■ What is required
Each entry should be written out once more, exactly as given below.

Dataset entries:

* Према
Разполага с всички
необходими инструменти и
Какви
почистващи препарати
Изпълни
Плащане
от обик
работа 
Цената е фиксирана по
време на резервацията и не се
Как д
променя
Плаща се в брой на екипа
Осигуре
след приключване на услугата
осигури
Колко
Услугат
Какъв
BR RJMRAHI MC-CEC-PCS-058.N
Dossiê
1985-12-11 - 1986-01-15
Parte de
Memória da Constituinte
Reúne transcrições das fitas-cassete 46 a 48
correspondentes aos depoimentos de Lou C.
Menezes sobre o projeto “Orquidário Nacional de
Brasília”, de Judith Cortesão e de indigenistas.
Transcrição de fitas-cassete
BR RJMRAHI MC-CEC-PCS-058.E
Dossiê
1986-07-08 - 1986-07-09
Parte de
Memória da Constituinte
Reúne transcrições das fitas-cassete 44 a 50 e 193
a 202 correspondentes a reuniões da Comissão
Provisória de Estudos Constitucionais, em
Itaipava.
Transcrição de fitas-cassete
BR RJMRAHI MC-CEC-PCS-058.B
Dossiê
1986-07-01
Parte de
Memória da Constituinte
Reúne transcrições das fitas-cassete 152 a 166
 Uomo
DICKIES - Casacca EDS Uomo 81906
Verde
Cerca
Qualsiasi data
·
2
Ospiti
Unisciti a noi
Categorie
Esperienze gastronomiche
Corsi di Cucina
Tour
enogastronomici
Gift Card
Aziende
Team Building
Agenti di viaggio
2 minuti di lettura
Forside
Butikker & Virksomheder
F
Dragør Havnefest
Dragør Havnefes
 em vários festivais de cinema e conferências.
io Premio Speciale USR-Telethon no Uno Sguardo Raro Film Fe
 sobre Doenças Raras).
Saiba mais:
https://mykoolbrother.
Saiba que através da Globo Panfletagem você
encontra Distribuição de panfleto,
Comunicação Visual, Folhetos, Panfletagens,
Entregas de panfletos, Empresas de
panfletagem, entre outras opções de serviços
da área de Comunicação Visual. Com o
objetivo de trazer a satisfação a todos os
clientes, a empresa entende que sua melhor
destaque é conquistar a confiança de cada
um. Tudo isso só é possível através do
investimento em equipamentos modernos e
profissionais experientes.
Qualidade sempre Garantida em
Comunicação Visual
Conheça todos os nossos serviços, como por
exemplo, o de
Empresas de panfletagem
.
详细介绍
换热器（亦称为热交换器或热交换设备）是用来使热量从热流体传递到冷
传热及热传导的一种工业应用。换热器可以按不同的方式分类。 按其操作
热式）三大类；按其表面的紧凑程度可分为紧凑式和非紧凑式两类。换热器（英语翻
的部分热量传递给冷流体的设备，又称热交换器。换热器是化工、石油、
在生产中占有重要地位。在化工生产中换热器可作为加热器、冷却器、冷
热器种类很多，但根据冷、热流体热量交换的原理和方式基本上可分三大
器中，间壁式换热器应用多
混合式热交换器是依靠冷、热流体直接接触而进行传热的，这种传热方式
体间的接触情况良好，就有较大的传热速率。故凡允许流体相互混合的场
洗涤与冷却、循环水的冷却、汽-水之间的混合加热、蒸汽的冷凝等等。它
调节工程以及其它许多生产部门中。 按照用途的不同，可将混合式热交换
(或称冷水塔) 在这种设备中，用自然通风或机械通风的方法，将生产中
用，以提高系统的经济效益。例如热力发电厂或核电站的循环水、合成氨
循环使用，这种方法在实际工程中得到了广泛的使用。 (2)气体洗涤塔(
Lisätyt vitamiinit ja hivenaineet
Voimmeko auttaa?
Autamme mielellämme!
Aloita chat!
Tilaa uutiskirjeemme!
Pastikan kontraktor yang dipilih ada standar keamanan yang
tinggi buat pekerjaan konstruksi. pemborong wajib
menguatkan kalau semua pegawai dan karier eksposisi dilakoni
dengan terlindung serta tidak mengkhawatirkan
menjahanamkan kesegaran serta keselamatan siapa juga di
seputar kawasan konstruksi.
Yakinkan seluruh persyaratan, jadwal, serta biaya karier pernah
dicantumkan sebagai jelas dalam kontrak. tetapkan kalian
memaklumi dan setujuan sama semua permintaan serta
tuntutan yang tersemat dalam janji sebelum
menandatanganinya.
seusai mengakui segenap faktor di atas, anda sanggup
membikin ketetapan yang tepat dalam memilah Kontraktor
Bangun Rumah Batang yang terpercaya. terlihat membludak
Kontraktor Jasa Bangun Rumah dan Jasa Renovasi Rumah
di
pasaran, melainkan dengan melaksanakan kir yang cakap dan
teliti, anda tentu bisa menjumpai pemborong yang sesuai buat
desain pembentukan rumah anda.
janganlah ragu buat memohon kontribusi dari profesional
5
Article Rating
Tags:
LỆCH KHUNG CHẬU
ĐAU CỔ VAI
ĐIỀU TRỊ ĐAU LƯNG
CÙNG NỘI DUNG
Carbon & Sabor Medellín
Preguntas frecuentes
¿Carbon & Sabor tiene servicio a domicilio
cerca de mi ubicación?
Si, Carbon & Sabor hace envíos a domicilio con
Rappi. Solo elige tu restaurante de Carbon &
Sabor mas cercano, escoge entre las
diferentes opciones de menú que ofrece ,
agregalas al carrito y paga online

■ Problem solution
* Према
Разполага с всички
необходими инструменти и
Какви
почистващи препарати
Изпълни
Плащане
от обик
работа 
Цената е фиксирана по
време на резервацията и не се
Как д
променя
Плаща се в брой на екипа
Осигуре
след приключване на услугата
осигури
Колко
Услугат
Какъв
BR RJMRAHI MC-CEC-PCS-058.N
Dossiê
1985-12-11 - 1986-01-15
Parte de
Memória da Constituinte
Reúne transcrições das fitas-cassete 46 a 48
correspondentes aos depoimentos de Lou C.
Menezes sobre o projeto “Orquidário Nacional de
Brasília”, de Judith Cortesão e de indigenistas.
Transcrição de fitas-cassete
BR RJMRAHI MC-CEC-PCS-058.E
Dossiê
1986-07-08 - 1986-07-09
Parte de
Memória da Constituinte
Reúne transcrições das fitas-cassete 44 a 50 e 193
a 202 correspondentes a reuniões da Comissão
Provisória de Estudos Constitucionais, em
Itaipava.
Transcrição de fitas-cassete
BR RJMRAHI MC-CEC-PCS-058.B
Dossiê
1986-07-01
Parte de
Memória da Constituinte
Reúne transcrições das fitas-cassete 152 a 166
 Uomo
DICKIES - Casacca EDS Uomo 81906
Verde
Cerca
Qualsiasi data
·
2
Ospiti
Unisciti a noi
Categorie
Esperienze gastronomiche
Corsi di Cucina
Tour
enogastronomici
Gift Card
Aziende
Team Building
Agenti di viaggio
2 minuti di lettura
Forside
Butikker & Virksomheder
F
Dragør Havnefest
Dragør Havnefes
 em vários festivais de cinema e conferências.
io Premio Speciale USR-Telethon no Uno Sguardo Raro Film Fe
 sobre Doenças Raras).
Saiba mais:
https://mykoolbrother.
Saiba que através da Globo Panfletagem você
encontra Distribuição de panfleto,
Comunicação Visual, Folhetos, Panfletagens,
Entregas de panfletos, Empresas de
panfletagem, entre outras opções de serviços
da área de Comunicação Visual. Com o
objetivo de trazer a satisfação a todos os
clientes, a empresa entende que sua melhor
destaque é conquistar a confiança de cada
um. Tudo isso só é possível através do
investimento em equipamentos modernos e
profissionais experientes.
Qualidade sempre Garantida em
Comunicação Visual
Conheça todos os nossos serviços, como por
exemplo, o de
Empresas de panfletagem
.
详细介绍
换热器（亦称为热交换器或热交换设备）是用来使热量从热流体传递到冷
传热及热传导的一种工业应用。换热器可以按不同的方式分类。 按其操作
热式）三大类；按其表面的紧凑程度可分为紧凑式和非紧凑式两类。换热器（英语翻
的部分热量传递给冷流体的设备，又称热交换器。换热器是化工、石油、
在生产中占有重要地位。在化工生产中换热器可作为加热器、冷却器、冷
热器种类很多，但根据冷、热流体热量交换的原理和方式基本上可分三大
器中，间壁式换热器应用多
混合式热交换器是依靠冷、热流体直接接触而进行传热的，这种传热方式
体间的接触情况良好，就有较大的传热速率。故凡允许流体相互混合的场
洗涤与冷却、循环水的冷却、汽-水之间的混合加热、蒸汽的冷凝等等。它
调节工程以及其它许多生产部门中。 按照用途的不同，可将混合式热交换
(或称冷水塔) 在这种设备中，用自然通风或机械通风的方法，将生产中
用，以提高系统的经济效益。例如热力发电厂或核电站的循环水、合成氨
循环使用，这种方法在实际工程中得到了广泛的使用。 (2)气体洗涤塔(
Lisätyt vitamiinit ja hivenaineet
Voimmeko auttaa?
Autamme mielellämme!
Aloita chat!
Tilaa uutiskirjeemme!
Pastikan kontraktor yang dipilih ada standar keamanan yang
tinggi buat pekerjaan konstruksi. pemborong wajib
menguatkan kalau semua pegawai dan karier eksposisi dilakoni
dengan terlindung serta tidak mengkhawatirkan
menjahanamkan kesegaran serta keselamatan siapa juga di
seputar kawasan konstruksi.
Yakinkan seluruh persyaratan, jadwal, serta biaya karier pernah
dicantumkan sebagai jelas dalam kontrak. tetapkan kalian
memaklumi dan setujuan sama semua permintaan serta
tuntutan yang tersemat dalam janji sebelum
menandatanganinya.
seusai mengakui segenap faktor di atas, anda sanggup
membikin ketetapan yang tepat dalam memilah Kontraktor
Bangun Rumah Batang yang terpercaya. terlihat membludak
Kontraktor Jasa Bangun Rumah dan Jasa Renovasi Rumah
di
pasaran, melainkan dengan melaksanakan kir yang cakap dan
teliti, anda tentu bisa menjumpai pemborong yang sesuai buat
desain pembentukan rumah anda.
janganlah ragu buat memohon kontribusi dari profesional
5
Article Rating
Tags:
LỆCH KHUNG CHẬU
ĐAU CỔ VAI
ĐIỀU TRỊ ĐAU LƯNG
CÙNG NỘI DUNG
Carbon & Sabor Medellín
Preguntas frecuentes
¿Carbon & Sabor tiene servicio a domicilio
cerca de mi ubicación?
Si, Carbon & Sabor hace envíos a domicilio con
Rappi. Solo elige tu restaurante de Carbon &
Sabor mas cercano, escoge entre las
diferentes opciones de menú que ofrece ,
agregalas al carrito y paga online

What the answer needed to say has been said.